A space craft crash lands in middle of the desert. An amateur astronomer,  John Putman, (Richard Carlson) and his fiancĂ©e Ellen Fields (Barbara Rush) are stargazing when they see the craft crash into the earth. Just before a landslide buries the ship, a mysterious creature emerges and disappears in the desert. When Putman tells the sheriff (Charles Drake), Putman is labeled a crackpot, but before long, strange things to begin to happen and the tide of disbelief turns.

The creature starts making copies of townspeople, then kidnapping that person, and steeping into their shoes, so that repairs can be made to the ship. Putman finds this out and goes to where the ship is, so that he can save the townspeople.

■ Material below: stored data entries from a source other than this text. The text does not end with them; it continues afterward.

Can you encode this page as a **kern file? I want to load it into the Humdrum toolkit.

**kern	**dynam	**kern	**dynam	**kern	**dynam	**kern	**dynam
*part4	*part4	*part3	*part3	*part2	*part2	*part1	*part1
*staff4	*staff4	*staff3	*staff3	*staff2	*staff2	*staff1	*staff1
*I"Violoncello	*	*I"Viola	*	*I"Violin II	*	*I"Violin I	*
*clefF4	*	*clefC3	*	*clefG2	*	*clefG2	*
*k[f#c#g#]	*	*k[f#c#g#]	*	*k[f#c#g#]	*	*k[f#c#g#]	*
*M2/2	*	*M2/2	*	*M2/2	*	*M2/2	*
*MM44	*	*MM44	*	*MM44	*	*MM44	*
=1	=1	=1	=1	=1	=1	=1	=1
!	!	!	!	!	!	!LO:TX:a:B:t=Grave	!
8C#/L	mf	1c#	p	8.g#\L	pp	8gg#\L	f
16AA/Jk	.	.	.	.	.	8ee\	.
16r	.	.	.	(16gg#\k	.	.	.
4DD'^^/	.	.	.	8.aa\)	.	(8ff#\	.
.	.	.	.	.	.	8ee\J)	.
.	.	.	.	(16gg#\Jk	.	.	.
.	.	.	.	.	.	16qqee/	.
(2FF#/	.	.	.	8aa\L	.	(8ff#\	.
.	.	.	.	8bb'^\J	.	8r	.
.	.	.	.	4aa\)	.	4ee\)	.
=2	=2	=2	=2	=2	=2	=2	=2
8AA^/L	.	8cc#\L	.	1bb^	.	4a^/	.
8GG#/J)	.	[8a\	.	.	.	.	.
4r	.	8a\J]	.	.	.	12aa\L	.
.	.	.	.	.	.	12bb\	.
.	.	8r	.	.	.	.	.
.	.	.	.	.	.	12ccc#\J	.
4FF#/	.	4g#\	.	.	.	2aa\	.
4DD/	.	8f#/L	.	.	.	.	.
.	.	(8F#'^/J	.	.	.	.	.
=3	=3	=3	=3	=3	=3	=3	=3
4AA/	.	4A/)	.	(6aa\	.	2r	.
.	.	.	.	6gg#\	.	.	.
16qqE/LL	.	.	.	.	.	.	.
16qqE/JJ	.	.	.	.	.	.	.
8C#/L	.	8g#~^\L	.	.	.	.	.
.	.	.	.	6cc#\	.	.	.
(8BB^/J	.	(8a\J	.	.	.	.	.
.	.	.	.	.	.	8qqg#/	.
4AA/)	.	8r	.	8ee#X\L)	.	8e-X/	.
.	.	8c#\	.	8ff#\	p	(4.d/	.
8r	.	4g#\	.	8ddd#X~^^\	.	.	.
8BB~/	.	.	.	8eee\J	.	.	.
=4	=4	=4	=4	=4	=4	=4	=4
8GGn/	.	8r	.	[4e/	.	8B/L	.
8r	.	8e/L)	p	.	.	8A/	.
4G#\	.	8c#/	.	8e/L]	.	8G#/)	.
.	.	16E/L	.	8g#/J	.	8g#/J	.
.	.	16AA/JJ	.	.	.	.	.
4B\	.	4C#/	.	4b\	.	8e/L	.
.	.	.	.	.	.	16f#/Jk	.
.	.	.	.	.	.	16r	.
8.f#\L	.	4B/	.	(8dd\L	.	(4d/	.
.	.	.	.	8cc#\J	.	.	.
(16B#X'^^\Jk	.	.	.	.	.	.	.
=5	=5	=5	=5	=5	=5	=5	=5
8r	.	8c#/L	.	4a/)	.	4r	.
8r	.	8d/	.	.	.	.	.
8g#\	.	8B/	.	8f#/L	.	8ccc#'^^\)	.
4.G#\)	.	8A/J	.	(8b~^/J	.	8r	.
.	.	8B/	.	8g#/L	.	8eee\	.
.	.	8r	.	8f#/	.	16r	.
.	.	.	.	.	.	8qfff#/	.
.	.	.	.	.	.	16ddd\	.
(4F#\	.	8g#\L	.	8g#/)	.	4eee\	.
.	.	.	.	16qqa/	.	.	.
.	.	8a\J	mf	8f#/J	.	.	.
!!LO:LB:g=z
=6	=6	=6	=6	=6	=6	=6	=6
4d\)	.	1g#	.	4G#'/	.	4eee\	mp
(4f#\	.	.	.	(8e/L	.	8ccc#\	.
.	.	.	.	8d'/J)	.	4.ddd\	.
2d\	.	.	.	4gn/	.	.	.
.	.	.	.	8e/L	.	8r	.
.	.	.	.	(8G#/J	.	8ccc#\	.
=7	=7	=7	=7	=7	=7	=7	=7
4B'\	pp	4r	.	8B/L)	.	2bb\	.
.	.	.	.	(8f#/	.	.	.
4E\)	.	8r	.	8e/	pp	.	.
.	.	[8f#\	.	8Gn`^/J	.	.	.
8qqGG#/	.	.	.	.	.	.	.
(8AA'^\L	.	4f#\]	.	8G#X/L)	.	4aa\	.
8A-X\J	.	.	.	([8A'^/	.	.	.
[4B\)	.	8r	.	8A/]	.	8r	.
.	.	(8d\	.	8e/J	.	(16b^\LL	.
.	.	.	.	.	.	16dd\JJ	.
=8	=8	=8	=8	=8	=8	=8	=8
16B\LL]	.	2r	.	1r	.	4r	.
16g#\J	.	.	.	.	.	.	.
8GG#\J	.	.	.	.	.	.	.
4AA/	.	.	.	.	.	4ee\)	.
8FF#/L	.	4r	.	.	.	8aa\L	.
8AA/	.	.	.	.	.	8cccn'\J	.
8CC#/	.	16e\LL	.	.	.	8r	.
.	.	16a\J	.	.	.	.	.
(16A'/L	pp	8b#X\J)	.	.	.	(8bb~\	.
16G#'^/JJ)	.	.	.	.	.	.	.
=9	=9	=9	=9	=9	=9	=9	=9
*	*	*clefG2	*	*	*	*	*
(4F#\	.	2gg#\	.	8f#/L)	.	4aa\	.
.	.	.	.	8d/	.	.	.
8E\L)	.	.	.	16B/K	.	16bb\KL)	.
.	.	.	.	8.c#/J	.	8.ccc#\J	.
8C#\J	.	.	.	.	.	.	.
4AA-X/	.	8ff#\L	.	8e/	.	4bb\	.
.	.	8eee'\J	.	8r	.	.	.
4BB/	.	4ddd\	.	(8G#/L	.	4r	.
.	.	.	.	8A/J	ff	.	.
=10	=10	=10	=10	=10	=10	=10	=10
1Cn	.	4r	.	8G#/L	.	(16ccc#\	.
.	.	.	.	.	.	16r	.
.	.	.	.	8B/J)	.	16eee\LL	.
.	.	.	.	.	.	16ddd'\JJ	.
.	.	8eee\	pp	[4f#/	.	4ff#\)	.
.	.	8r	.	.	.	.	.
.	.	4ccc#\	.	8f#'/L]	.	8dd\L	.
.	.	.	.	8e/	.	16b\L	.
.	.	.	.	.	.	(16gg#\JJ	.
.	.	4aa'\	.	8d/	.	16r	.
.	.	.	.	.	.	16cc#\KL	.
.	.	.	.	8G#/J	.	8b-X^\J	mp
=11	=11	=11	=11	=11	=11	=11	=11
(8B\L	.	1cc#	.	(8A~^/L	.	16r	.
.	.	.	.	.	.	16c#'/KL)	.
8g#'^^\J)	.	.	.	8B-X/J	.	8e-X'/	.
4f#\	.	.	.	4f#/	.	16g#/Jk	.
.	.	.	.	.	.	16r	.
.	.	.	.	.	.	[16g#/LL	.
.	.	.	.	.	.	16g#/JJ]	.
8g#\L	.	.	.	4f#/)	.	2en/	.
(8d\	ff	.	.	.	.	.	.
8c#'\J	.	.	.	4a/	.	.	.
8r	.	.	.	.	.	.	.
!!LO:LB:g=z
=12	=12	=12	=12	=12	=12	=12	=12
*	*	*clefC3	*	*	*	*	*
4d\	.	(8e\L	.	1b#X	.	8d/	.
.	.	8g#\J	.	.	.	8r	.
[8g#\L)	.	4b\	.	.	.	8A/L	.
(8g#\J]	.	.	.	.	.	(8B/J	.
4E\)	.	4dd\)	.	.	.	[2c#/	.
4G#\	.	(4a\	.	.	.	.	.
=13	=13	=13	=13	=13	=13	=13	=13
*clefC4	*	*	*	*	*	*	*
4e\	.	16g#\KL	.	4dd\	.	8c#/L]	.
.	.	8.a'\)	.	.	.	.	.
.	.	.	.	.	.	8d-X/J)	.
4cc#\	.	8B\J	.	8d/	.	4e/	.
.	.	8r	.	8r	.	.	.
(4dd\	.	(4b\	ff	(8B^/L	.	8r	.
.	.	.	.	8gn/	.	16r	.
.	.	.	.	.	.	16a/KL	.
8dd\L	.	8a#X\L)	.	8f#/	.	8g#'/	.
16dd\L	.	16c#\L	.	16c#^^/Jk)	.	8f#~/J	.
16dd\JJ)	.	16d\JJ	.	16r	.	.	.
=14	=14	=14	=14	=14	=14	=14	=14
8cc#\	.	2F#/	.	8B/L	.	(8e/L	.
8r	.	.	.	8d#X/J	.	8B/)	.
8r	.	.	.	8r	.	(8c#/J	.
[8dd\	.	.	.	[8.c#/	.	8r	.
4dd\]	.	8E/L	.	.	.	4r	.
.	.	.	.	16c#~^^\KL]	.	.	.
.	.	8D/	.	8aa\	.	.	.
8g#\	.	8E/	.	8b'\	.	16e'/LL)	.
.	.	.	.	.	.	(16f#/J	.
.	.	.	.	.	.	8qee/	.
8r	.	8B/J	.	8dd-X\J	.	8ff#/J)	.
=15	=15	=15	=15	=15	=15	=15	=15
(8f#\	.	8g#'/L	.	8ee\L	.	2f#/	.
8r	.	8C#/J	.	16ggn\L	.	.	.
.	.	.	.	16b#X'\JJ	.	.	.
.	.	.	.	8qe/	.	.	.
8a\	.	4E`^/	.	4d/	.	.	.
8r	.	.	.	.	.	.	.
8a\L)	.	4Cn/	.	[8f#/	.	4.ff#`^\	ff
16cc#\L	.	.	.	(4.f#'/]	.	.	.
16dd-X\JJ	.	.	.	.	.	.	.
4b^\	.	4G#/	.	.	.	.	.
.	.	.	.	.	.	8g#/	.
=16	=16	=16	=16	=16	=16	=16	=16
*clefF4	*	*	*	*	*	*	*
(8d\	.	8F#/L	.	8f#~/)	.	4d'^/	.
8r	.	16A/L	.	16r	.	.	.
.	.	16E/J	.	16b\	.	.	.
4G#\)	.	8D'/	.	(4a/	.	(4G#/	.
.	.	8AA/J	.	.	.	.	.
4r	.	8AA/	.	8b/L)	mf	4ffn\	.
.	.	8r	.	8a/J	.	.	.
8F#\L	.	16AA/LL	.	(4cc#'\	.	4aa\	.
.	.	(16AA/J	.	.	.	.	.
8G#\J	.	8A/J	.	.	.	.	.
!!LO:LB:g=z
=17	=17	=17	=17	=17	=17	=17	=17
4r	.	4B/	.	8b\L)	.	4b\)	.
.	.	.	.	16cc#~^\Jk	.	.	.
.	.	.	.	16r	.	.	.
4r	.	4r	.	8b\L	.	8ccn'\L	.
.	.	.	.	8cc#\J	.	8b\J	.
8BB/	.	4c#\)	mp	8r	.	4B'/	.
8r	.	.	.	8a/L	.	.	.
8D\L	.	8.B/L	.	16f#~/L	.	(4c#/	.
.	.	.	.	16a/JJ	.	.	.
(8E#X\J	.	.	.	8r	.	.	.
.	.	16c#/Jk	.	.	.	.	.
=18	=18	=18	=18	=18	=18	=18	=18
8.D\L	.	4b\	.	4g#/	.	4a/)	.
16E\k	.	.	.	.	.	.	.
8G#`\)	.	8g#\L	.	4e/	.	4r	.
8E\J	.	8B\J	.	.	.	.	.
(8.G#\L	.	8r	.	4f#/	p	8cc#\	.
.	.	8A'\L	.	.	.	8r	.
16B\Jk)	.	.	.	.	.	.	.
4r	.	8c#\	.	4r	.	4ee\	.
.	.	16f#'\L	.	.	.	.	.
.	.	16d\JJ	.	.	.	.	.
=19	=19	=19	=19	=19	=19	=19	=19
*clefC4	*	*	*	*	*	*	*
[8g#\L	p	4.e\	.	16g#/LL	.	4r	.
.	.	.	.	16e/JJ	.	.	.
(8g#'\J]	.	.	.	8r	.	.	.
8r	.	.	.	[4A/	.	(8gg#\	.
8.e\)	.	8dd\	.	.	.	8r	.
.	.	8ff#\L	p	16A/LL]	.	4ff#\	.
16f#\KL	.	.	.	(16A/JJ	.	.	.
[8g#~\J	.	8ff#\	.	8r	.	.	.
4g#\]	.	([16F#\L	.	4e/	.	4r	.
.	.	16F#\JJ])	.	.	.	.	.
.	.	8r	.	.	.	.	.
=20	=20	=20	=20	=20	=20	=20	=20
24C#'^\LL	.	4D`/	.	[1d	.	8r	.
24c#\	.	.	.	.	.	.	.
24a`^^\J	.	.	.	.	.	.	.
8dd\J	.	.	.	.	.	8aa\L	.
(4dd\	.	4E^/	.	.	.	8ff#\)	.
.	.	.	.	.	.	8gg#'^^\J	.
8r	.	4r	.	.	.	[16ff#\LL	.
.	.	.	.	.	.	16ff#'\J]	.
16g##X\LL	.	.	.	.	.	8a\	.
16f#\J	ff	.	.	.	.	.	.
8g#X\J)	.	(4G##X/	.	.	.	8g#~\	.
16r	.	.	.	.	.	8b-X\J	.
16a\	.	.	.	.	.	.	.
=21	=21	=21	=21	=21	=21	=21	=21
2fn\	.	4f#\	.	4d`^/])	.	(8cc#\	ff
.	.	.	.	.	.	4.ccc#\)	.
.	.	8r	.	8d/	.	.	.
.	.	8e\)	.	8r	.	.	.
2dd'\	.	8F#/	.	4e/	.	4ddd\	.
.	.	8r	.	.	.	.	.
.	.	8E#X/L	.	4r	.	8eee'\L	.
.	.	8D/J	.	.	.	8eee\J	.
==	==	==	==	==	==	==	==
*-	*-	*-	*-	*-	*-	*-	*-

I had a real blast watching this film. Director Jack Arnold creates a very vivid, lived in world for the characters to inhabit. I wasn’t around for the 50’s, but I would imagine this is how it was. Arnold is a really talented director. The year after the release of It Came From Outer Space, Arnold would go on to direct The Creature From the Black Lagoon.  He knows his characters and he isn’t afraid to show them at their weakest.

Arnold also employs the 3-D really well. There is a scene early on when Putman and Fields are standing next to a telescope. Putman turns the telescope around and the 3-D effect happens during the turn. It is really subtle, but for viewers watching the film in 3-D, it is a really cool effect. When watching the film in 2-D, the effect is gone, but no one notices. That is how 3-D should be done. In fact, the same year that It Came From Outer Space was released, another 3-D film, House of Wax, was released. If you watch House of Wax, you will see how 3-D should not be done. In that film, there is a sequence that happens where an actor starts throwing things at the camera and also uses one of those paddles with the ball attached to it. All of this stuff is flying towards the camera, and in 3-D it is sort of impressive, but in 2-D it looks really stupid.

I really had a fun time watching It Came From Outer Space. The story is pretty good and the direction is top notch. We never get to see the monster in full, which helps the film stand out. I would recommend this film to any sci-fi fan and to people who might want to see what the 50’s sci-fi boom was all about.


OVERALL [3.5 out of 4]



It Came From Outer Space is a really fun film and I was surprised that it made it to 3-D blu-ray, let alone blu-ray. The 3-D is the star of this show and it is done perfectly. The film can stand on its own as a 2-D film, but if you can watch it in 3-D, that is the way to see it. Universal has given us a great transfer and a few special features. I wish that they had created some new features, but the cost would have gone up and less people may have bought the blu-ray. I am happy with what we got and hope that Universal gives some of the other sci-fi films that they have like The Incredible Shrinking Man and Tarantula.